Alea’s new visualization feature showing constructed job schedule.

4 Notable Usages

In this section we present four examples where Alea has been used to model an existing system and analyze the impact of new scheduling approaches. Notably, the two latter examples (Sects. 4.3 and 4.4) were achieved with the recently upgraded Alea described in this paper.

4.1 MetaCentrum Queue Reconfiguration

The first example is a major queue reconfiguration that took place in MetaCentrum, which is the largest Czech provider of distributed computing facilities for academic and scientific purposes. In this case, Alea has been used to evaluate the impact of new queue setup, where the goal has been to increase fairness, system utilization and wait times across different classes of jobs. Existing conservative setup with 3 major queues (short, normal and long jobs) and rather constraining limits concerning the maximum allowed number of simultaneously running long jobs has been replaced with an improved design introducing new, more fine-grained queues with more generous limits. The promising effect observed in the simulations was then also validated in practice. With the new setup being introduced in January 2014, the overall CPU utilization has increased by 43.2% while the average wait time has decreased by 17.9% (4.4 vs. 3.6 h) [11].
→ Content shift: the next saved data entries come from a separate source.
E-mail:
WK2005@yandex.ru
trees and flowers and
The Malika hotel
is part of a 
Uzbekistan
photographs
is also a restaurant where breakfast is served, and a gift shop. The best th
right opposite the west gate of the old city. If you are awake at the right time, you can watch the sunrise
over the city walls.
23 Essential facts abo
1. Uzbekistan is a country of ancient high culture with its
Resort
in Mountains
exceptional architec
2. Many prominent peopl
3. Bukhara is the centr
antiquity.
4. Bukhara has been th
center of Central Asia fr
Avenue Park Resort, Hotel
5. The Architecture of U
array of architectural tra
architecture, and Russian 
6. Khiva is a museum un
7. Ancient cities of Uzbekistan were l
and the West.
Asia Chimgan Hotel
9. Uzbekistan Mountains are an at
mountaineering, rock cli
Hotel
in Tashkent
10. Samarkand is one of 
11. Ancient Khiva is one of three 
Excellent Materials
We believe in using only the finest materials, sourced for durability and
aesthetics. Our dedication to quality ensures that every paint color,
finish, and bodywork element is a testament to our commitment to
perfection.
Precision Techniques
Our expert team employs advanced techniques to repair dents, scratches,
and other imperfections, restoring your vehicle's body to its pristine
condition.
4.2 Plan-Based Scheduler with Metaheuristic Optimization

In July 2014, CERIT Scientific Cloud started to use a unique Torque-compatible scheduler that—instead of queuing—used planning and metaheuristics to build and optimize job schedules. This new planning-based scheduler has been first thoroughly modeled and refined in Alea and then remained in operation until 2017. It was a successful scheduler as it increased the avg. CPU utilization by 9.3% while decreasing the avg. wait time and the avg. bounded slowdown by 36.7% and 79.4%, respectively [8].
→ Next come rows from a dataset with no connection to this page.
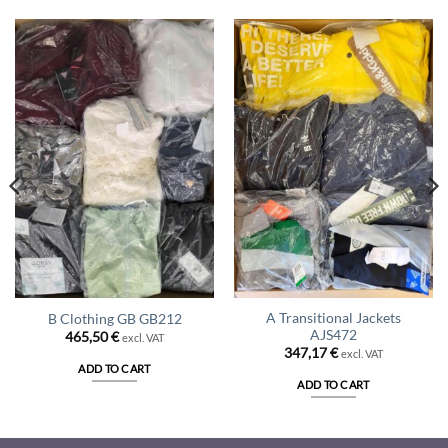
A Transitional Jackets
B Clothing GB GB212
AJS472
465,50
€
excl. VAT
347,17
€
excl. VAT
ADD TO CART
ADD TO CART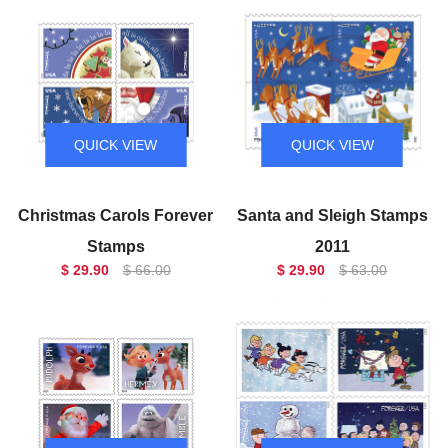
QUICK VIEW
QUICK VIEW
Christmas Carols Forever
Santa and Sleigh Stamps
Stamps
2011
$ 29.90
$ 66.00
$ 29.90
$ 63.00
4.3 Scheduling with Advance Data Staging

The I/O subsystem is an increasing storage bottleneck on HPC Systems. The ADA-FS project [15] tries to close the bottleneck with deploying an on-demand file system and staging the data in advance to the allocated nodes. In a recent paper [19], Alea has been used to study the suitability of current mainstream scheduling algorithms such as FCFS and backfilling to accurately predict target nodes where a waiting job will be executed. Such a prediction is crucial when data is staged in advance or private file system is deployed prior to actual computation (while a job is still waiting). In this paper, we have demonstrated that current schedulers relying on inaccurate user-provided runtime estimates are unable to make reliable long-term predictions and even short-term predictions (less than 10 min ahead) are not possible for large fractions of jobs (\(\sim \)50% of jobs).
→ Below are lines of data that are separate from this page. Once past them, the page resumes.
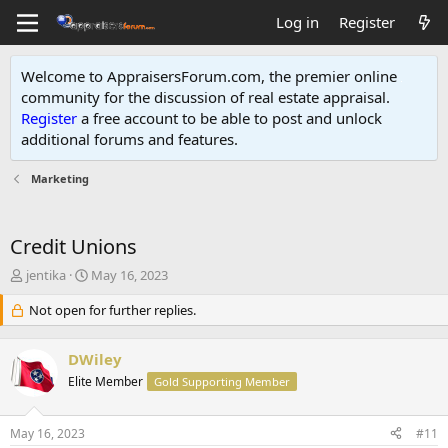
Log in
Register
Welcome to AppraisersForum.com, the premier online
community for the discussion of real estate appraisal.
Register
a free account to be able to post and unlock
additional forums and features
.
Marketing
Credit Unions
T
S
jentika
May 16, 2023
h
t
r
Not open for further replies.
a
e
r
a
t
DWiley
d
d
s
Elite Member
a
Gold Supporting Member
t
t
a
e
May 16, 2023
#11
r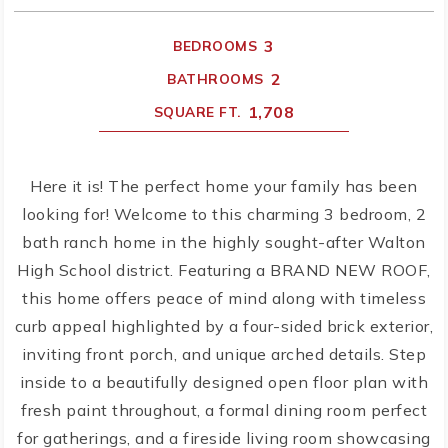
3
BEDROOMS
2
BATHROOMS
1,708
SQUARE FT.
Here it is! The perfect home your family has been
looking for! Welcome to this charming 3 bedroom, 2
bath ranch home in the highly sought-after Walton
High School district. Featuring a BRAND NEW ROOF,
this home offers peace of mind along with timeless
curb appeal highlighted by a four-sided brick exterior,
inviting front porch, and unique arched details. Step
inside to a beautifully designed open floor plan with
fresh paint throughout, a formal dining room perfect
for gatherings, and a fireside living room showcasing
4.4 Improving Fairness in Large HTC System

In 2019, Alea has been used to model and then reconfigure queue and quota setup in a large HTC system. This system is shared by two different workloads—a local user workload and a grid workload that comes from LHC experiments. The motivation was to increase the fairness toward local users who often have to wait much longer than those grid-originating jobs (roughly twice as long, on average). In this work, the recently improved simulation speed of Alea was mostly important, since the HTC system is rather large (33,456 cores), processing lots of jobs each month (\(\sim \)2.7 millions). Using Alea, we were able to model the system and evaluate new setups for the system’s queues and the per-group CPU quotas. This new setup allowed for improved fairness for local users, by better balancing their wait times with the wait times of grid-originating jobs [2].

5 Conclusion and Future Work

This paper has presented the recently upgraded complex job scheduling simulator Alea. We have demonstrated its capabilities and usefulness using real-life examples. Importantly, we have shown that the simulator is capable to simulate large systems and execute large workloads in an acceptable time frame. Alea can be freely obtained at GitHub [1] under the LGPL license.